秋の七草ご存知ですか? 食べるのではなく、鑑賞して楽しむ七草ですが

ドクター備忘録

松本 浩彦 松本 浩彦

 「春の七草」はみなさんもご存知と思います。無病息災を願って一月七日に七草粥にして食べますね。では「秋の七草」というのはご存知でしょうか。

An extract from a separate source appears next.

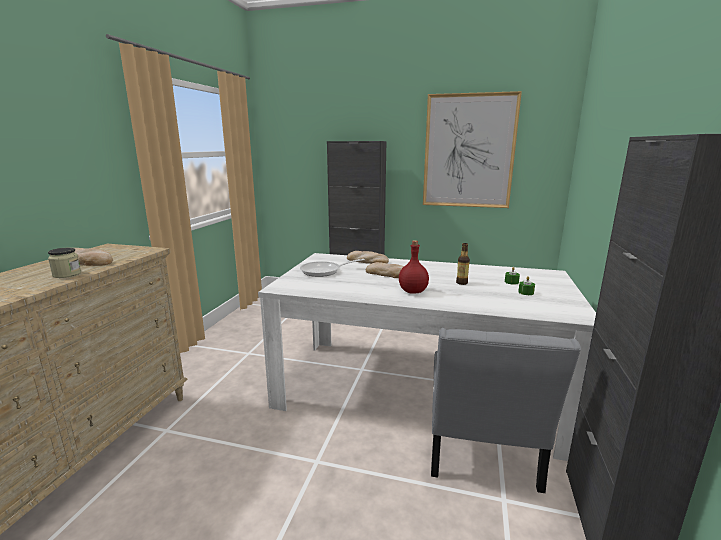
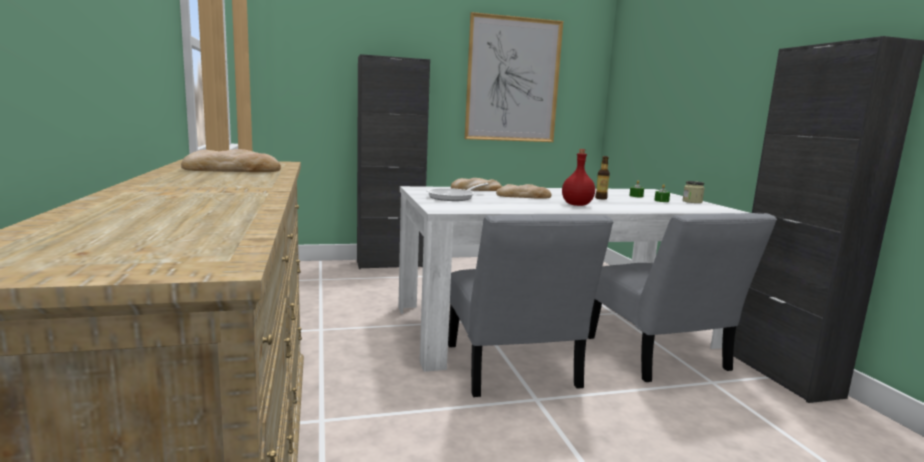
camera: 30 degrees left, 5 degrees down
(67, 274) = (257, 177): jar -> jar (692, 201)
(332, 426) = (512, 370): none -> grey chair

観賞して楽しむのが秋の七草です。

 「はぎのはな・おばな・くずはな・なでしこのはな・おみなえし・またふじばかま・あさがおのはな」(山上憶良)と万葉の歌人が詠んで以来、日本の秋を代表する草花として親しまれるようになったそうです。

 「あさがお」は諸説あり、一般的には「桔梗」を指すとするのが有力で、現在では「はぎ・ききょう・おばな・くずばな・なでしこの花・おみなえし・また、ふじばかまかな」と詠むのが通例です。

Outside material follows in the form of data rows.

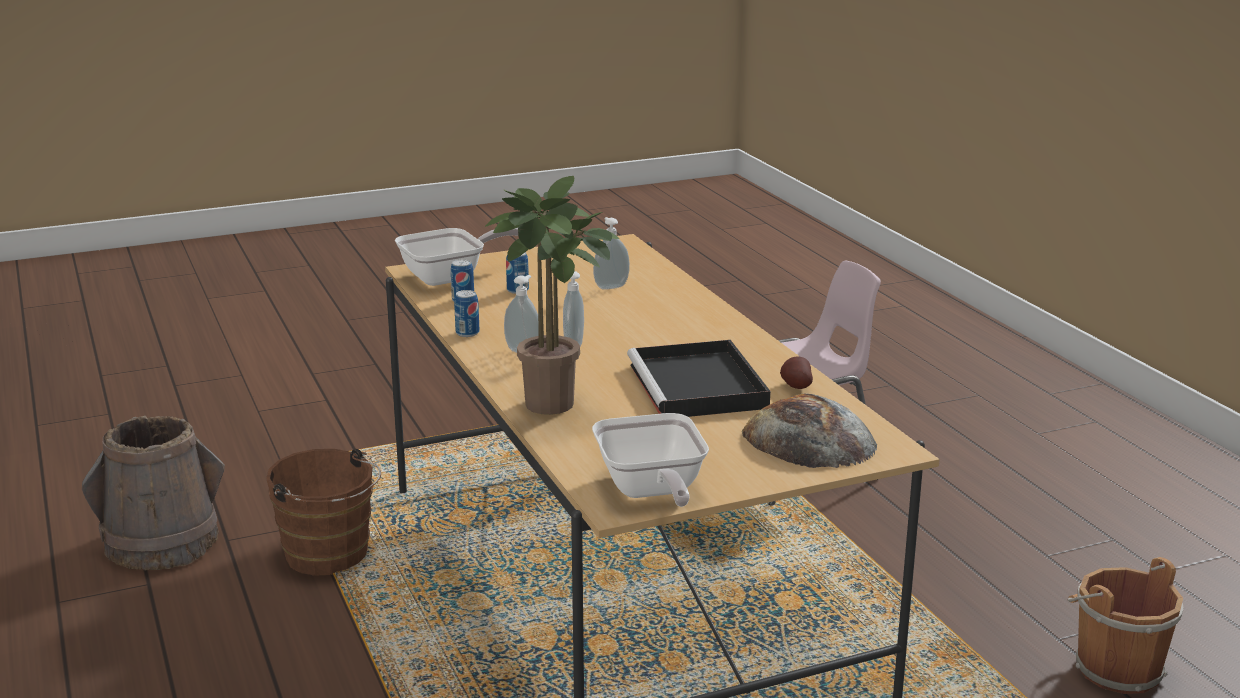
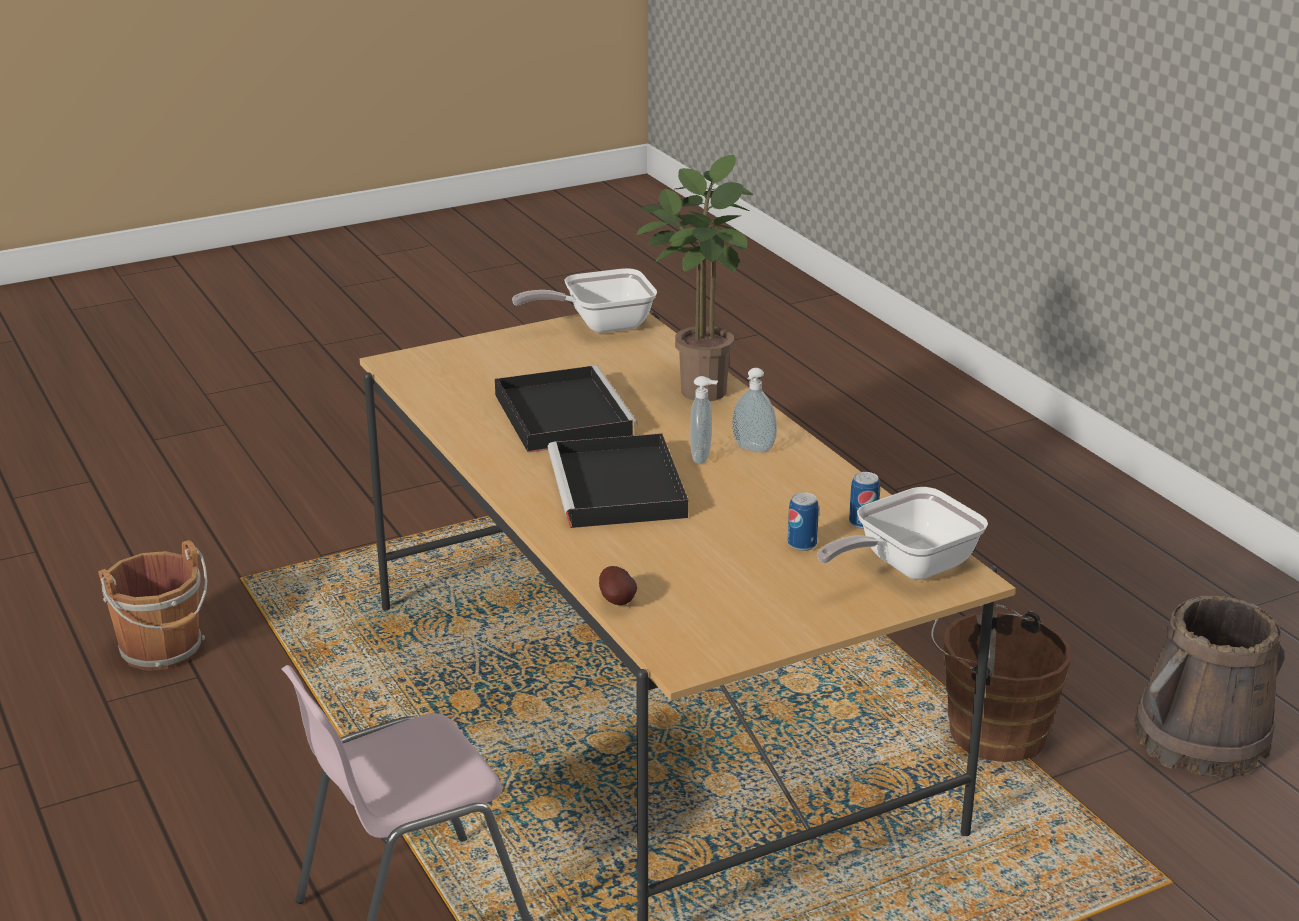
camera: 175 degrees right, 5 degrees up
(467, 333) = (828, 471): can -> none
(610, 286) = (680, 558): soap dispenser -> none
(649, 327) = (619, 489): none -> black tray
(651, 492) = (599, 325): frying pan -> frying pan turned 90 degrees counterclockwise
(795, 387) = (465, 418): potato -> potato (618, 601)
(809, 439) = (465, 368): bread -> none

 萩(はぎ)は秋を代表する花で、彼岸にお供えするおはぎの由来になっています。桔梗(ききょう)はその形の良さから多くの武将の家紋に用いられました。明智光秀の水色桔梗の家紋は有名ですが、現在では絶滅危惧種に指定されており野生で見かけることはありません。

 尾花(おばな)は、お月見に欠かせないすすきの別名で、動物の尾に似ていることが由来です。葛(くず)は葛切り・葛餅など、親しみ深い植物です。根を乾燥させた「葛根湯」はこのコラムでも何度かご紹介しました。

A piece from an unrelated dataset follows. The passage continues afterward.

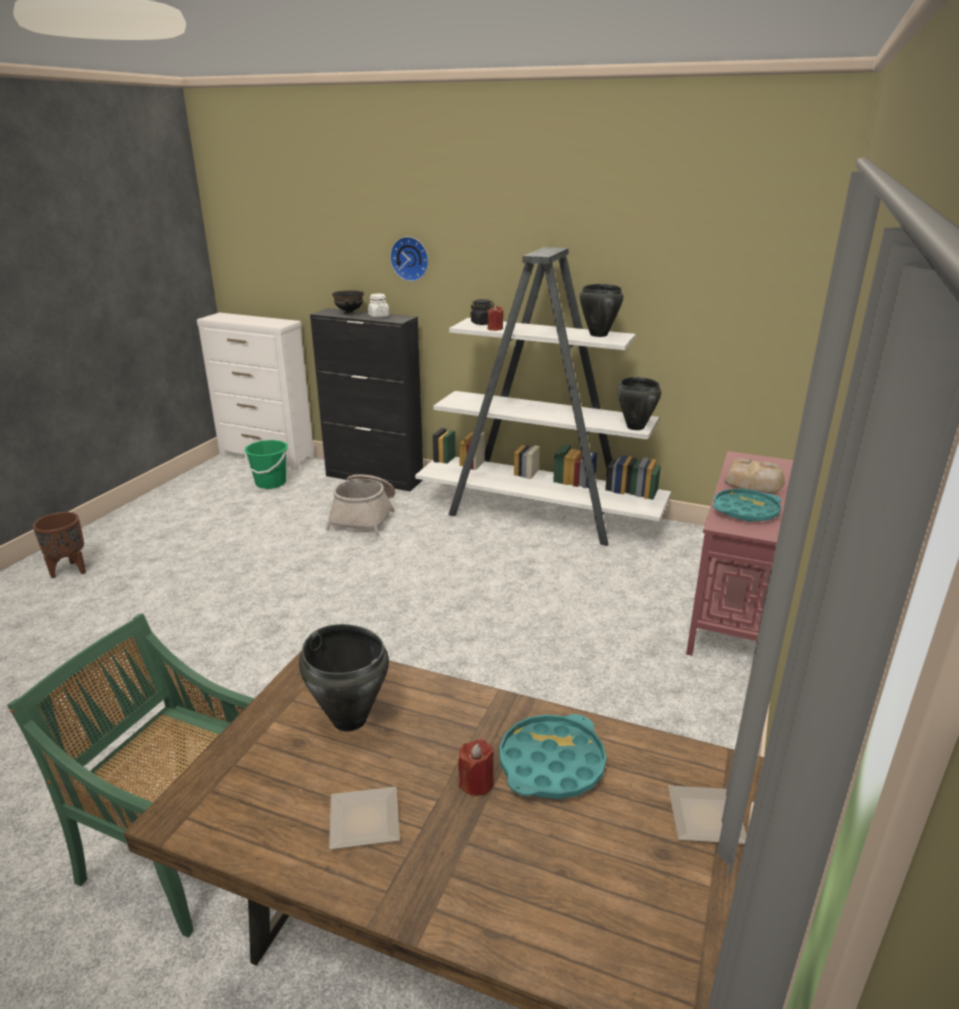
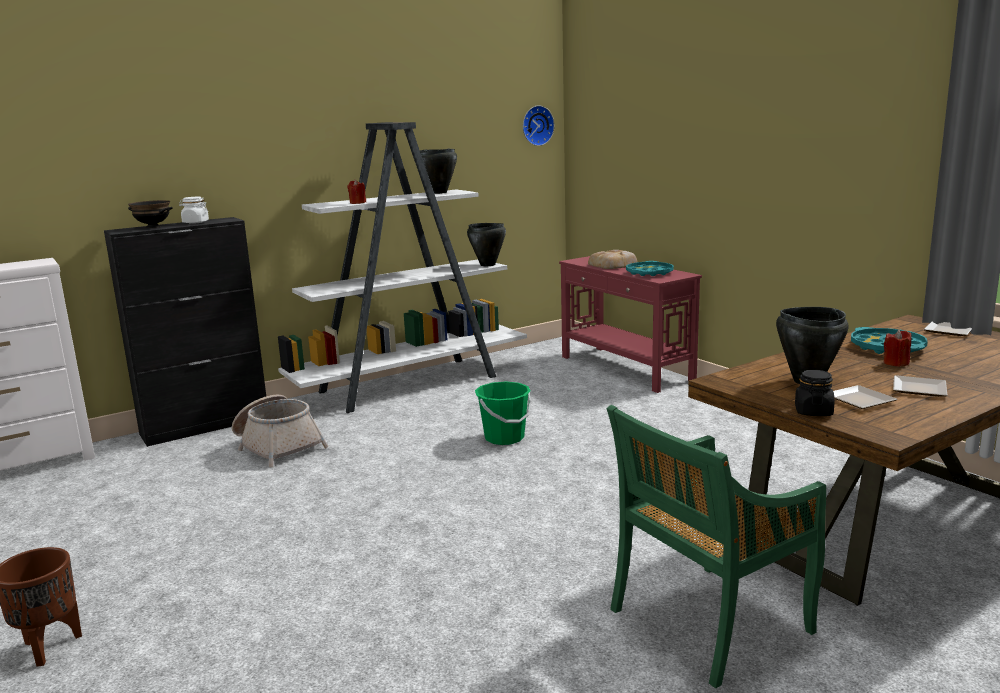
camera: 55 degrees left, 10 degrees down
(271, 483) = (95, 477): green bucket -> green bucket (504, 438)
(296, 773) = (859, 400): none -> plate
(410, 258) = (212, 154): wall clock -> wall clock (536, 125)
(482, 323) = (332, 203): black jar -> black jar (813, 411)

 撫子(なでしこ)は日本女性の清楚さを表わした「大和撫子」のこと。清少納言は枕草子で、撫子の美しさは一級品と称しています。

 女郎花(おみなえし)の名前は、美女を圧倒するほど優雅で美しい花を咲かせることから由来しています。藤袴(ふじばかま)は花の色が淡紫色で、弁の形が袴に似ています。桔梗と同様、絶滅危惧種です。

 ちなみに春の七草は「せり・なずな・おぎょう・はこべら・ほとけのざ・すずな・すずしろ、これぞななくさ」です。